## What this task involves
Return exactly, with nothing added, the lines from the one that contains "de la aceituna" through the end of the listing below, pictures excluded.

⟨

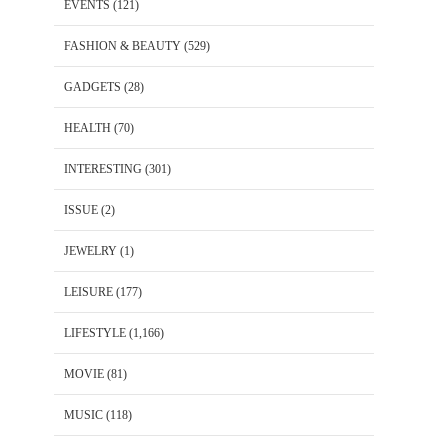
EVENTS
(121)
FASHION & BEAUTY
(529)
GADGETS
(28)
HEALTH
(70)
INTERESTING
(301)
ISSUE
(2)
JEWELRY
(1)
LEISURE
(177)
LIFESTYLE
(1,166)
MOVIE
(81)
MUSIC
(118)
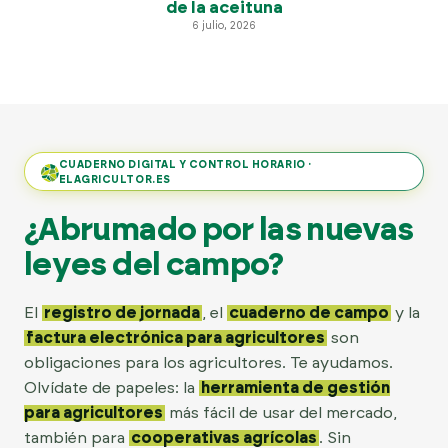
de la aceituna
6 julio, 2026
CUADERNO DIGITAL Y CONTROL HORARIO ·
ELAGRICULTOR.ES
¿Abrumado por las nuevas
leyes del campo?
El
registro de jornada
, el
cuaderno de campo
y la
factura electrónica para agricultores
son
obligaciones para los agricultores. Te ayudamos.
Olvídate de papeles: la
herramienta de gestión
para agricultores
más fácil de usar del mercado,
también para
cooperativas agrícolas
. Sin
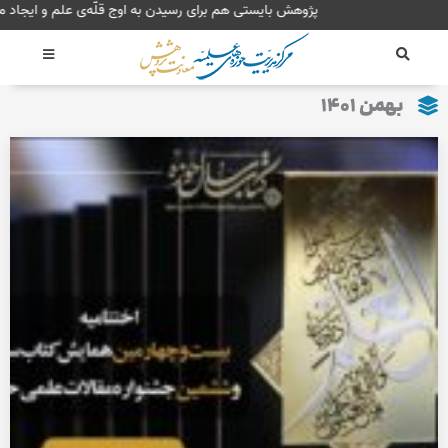
رش
پژوهش بایستی هم برای رسیدن به اوج
ه
حتوا
بهمن ۱۴۰۱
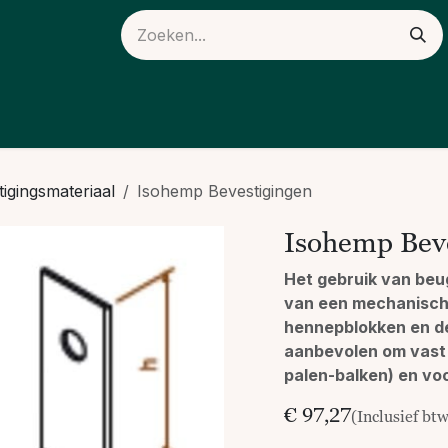
ieuws
Over ons
igingsmateriaal
Isohemp Bevestigingen
Isohemp Bev
Het gebruik van beu
van een mechanisch
hennepblokken en d
aanbevolen om vast 
palen-balken) en voo
€
97,27
(Inclusief bt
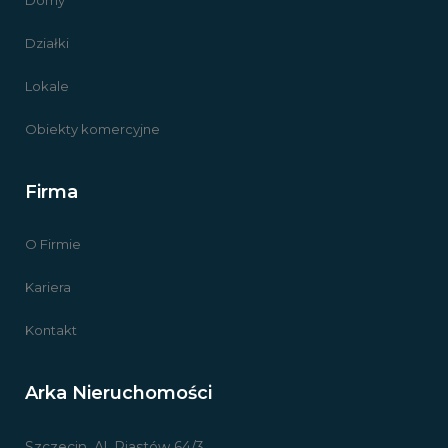
Działki
Lokale
Obiekty komercyjne
Firma
O Firmie
Kariera
Kontakt
Arka Nieruchomości
Szczecin, Al. Piastów 64/3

⟩

## Finished task
de la aceituna
6 julio, 2026
CUADERNO DIGITAL Y CONTROL HORARIO ·
ELAGRICULTOR.ES
¿Abrumado por las nuevas
leyes del campo?
El
registro de jornada
, el
cuaderno de campo
y la
factura electrónica para agricultores
son
obligaciones para los agricultores. Te ayudamos.
Olvídate de papeles: la
herramienta de gestión
para agricultores
más fácil de usar del mercado,
también para
cooperativas agrícolas
. Sin
رش
پژوهش بایستی هم برای رسیدن به اوج
ه
حتوا
بهمن ۱۴۰۱
ieuws
Over ons
igingsmateriaal
Isohemp Bevestigingen
Isohemp Bev
Het gebruik van beu
van een mechanisch
hennepblokken en d
aanbevolen om vast 
palen-balken) en voo
€
97,27
(Inclusief bt
Działki
Lokale
Obiekty komercyjne
Firma
O Firmie
Kariera
Kontakt
Arka Nieruchomości
Szczecin, Al. Piastów 64/3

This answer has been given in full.